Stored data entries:
BEGIN

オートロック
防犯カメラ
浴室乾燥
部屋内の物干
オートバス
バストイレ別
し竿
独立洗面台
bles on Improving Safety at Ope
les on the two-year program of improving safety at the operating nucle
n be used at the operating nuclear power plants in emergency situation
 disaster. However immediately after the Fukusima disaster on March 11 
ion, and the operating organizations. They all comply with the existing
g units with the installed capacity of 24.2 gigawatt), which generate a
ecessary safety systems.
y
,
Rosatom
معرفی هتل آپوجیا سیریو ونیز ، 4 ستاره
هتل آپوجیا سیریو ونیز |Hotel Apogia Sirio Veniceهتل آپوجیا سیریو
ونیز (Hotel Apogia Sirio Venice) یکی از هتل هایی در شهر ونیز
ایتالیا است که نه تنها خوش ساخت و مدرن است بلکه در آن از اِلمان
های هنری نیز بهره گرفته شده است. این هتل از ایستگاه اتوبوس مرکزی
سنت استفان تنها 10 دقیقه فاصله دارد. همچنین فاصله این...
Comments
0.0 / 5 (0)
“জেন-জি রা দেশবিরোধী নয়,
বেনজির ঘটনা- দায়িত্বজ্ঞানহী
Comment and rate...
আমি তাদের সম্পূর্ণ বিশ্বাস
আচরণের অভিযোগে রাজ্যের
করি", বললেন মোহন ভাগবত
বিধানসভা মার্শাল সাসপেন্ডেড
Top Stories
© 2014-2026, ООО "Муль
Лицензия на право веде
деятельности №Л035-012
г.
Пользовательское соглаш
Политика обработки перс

END

WORK ORDER: Rewrite all of the data above, switching "Top Stories" to "Latest News" and leaving every other line unchanged.

WRITTEN ANSWER:
オートロック
防犯カメラ
浴室乾燥
部屋内の物干
オートバス
バストイレ別
し竿
独立洗面台
bles on Improving Safety at Ope
les on the two-year program of improving safety at the operating nucle
n be used at the operating nuclear power plants in emergency situation
 disaster. However immediately after the Fukusima disaster on March 11 
ion, and the operating organizations. They all comply with the existing
g units with the installed capacity of 24.2 gigawatt), which generate a
ecessary safety systems.
y
,
Rosatom
معرفی هتل آپوجیا سیریو ونیز ، 4 ستاره
هتل آپوجیا سیریو ونیز |Hotel Apogia Sirio Veniceهتل آپوجیا سیریو
ونیز (Hotel Apogia Sirio Venice) یکی از هتل هایی در شهر ونیز
ایتالیا است که نه تنها خوش ساخت و مدرن است بلکه در آن از اِلمان
های هنری نیز بهره گرفته شده است. این هتل از ایستگاه اتوبوس مرکزی
سنت استفان تنها 10 دقیقه فاصله دارد. همچنین فاصله این...
Comments
0.0 / 5 (0)
“জেন-জি রা দেশবিরোধী নয়,
বেনজির ঘটনা- দায়িত্বজ্ঞানহী
Comment and rate...
আমি তাদের সম্পূর্ণ বিশ্বাস
আচরণের অভিযোগে রাজ্যের
করি", বললেন মোহন ভাগবত
বিধানসভা মার্শাল সাসপেন্ডেড
Latest News
© 2014-2026, ООО "Муль
Лицензия на право веде
деятельности №Л035-012
г.
Пользовательское соглаш
Политика обработки перс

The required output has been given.